Records drawn from a dataset:
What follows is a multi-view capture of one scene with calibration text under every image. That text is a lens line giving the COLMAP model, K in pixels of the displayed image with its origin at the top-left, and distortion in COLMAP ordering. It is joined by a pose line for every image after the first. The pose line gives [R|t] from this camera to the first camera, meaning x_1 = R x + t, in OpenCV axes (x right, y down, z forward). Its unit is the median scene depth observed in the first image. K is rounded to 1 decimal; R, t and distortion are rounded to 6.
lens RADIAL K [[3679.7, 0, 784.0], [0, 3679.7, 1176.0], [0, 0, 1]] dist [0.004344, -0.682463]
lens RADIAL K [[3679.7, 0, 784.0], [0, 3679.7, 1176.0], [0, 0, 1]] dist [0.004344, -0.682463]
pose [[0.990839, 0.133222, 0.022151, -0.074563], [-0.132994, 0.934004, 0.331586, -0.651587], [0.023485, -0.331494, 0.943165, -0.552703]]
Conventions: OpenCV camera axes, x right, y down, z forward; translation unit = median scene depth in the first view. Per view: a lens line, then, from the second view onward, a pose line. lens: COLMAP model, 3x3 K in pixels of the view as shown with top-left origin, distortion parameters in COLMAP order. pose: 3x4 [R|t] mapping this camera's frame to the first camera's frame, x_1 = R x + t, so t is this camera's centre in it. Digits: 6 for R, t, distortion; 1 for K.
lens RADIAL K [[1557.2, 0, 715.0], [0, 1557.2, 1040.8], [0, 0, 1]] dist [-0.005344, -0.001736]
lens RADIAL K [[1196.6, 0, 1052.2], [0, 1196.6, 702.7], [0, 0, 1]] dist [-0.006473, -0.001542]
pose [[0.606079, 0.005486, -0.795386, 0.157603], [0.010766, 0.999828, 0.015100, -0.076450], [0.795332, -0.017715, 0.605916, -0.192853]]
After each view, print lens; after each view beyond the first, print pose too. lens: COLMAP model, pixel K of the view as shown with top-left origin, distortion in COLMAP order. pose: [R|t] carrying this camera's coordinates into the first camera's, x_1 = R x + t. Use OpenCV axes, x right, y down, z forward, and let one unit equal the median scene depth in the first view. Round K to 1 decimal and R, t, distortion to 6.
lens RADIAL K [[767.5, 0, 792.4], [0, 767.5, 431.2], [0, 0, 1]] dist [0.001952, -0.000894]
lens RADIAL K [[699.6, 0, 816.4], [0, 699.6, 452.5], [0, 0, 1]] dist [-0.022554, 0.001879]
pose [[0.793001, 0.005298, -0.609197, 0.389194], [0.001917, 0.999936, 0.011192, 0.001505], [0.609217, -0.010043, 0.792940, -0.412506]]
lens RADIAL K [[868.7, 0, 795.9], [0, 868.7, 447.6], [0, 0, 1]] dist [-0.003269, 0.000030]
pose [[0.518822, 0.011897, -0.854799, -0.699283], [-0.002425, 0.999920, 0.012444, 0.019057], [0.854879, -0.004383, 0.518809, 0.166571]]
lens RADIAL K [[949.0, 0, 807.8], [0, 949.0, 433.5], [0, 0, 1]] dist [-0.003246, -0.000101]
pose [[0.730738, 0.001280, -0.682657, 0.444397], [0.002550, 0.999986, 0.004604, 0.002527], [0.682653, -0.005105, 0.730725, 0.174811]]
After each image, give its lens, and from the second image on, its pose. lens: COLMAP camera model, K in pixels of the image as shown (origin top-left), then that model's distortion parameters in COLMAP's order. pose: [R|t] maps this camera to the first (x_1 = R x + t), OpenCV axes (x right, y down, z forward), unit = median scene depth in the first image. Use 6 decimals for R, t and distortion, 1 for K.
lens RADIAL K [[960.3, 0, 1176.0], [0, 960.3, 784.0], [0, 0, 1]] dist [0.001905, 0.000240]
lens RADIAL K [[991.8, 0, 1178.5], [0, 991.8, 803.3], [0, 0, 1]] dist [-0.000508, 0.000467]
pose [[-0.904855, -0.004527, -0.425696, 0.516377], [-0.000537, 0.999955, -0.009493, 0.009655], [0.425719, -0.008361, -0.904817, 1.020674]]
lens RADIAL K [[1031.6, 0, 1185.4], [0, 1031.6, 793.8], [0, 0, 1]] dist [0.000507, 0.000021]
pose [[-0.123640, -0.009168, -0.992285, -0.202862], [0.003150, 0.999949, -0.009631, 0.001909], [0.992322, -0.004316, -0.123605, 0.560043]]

_WORK REQUIRED_:
What are the lines from the one with "After each image, give" through the last line of the records above? Quote them exactly and add nothing.

_REPLY TO THE EXERCISE_:
After each image, give its lens, and from the second image on, its pose. lens: COLMAP camera model, K in pixels of the image as shown (origin top-left), then that model's distortion parameters in COLMAP's order. pose: [R|t] maps this camera to the first (x_1 = R x + t), OpenCV axes (x right, y down, z forward), unit = median scene depth in the first image. Use 6 decimals for R, t and distortion, 1 for K.
lens RADIAL K [[960.3, 0, 1176.0], [0, 960.3, 784.0], [0, 0, 1]] dist [0.001905, 0.000240]
lens RADIAL K [[991.8, 0, 1178.5], [0, 991.8, 803.3], [0, 0, 1]] dist [-0.000508, 0.000467]
pose [[-0.904855, -0.004527, -0.425696, 0.516377], [-0.000537, 0.999955, -0.009493, 0.009655], [0.425719, -0.008361, -0.904817, 1.020674]]
lens RADIAL K [[1031.6, 0, 1185.4], [0, 1031.6, 793.8], [0, 0, 1]] dist [0.000507, 0.000021]
pose [[-0.123640, -0.009168, -0.992285, -0.202862], [0.003150, 0.999949, -0.009631, 0.001909], [0.992322, -0.004316, -0.123605, 0.560043]]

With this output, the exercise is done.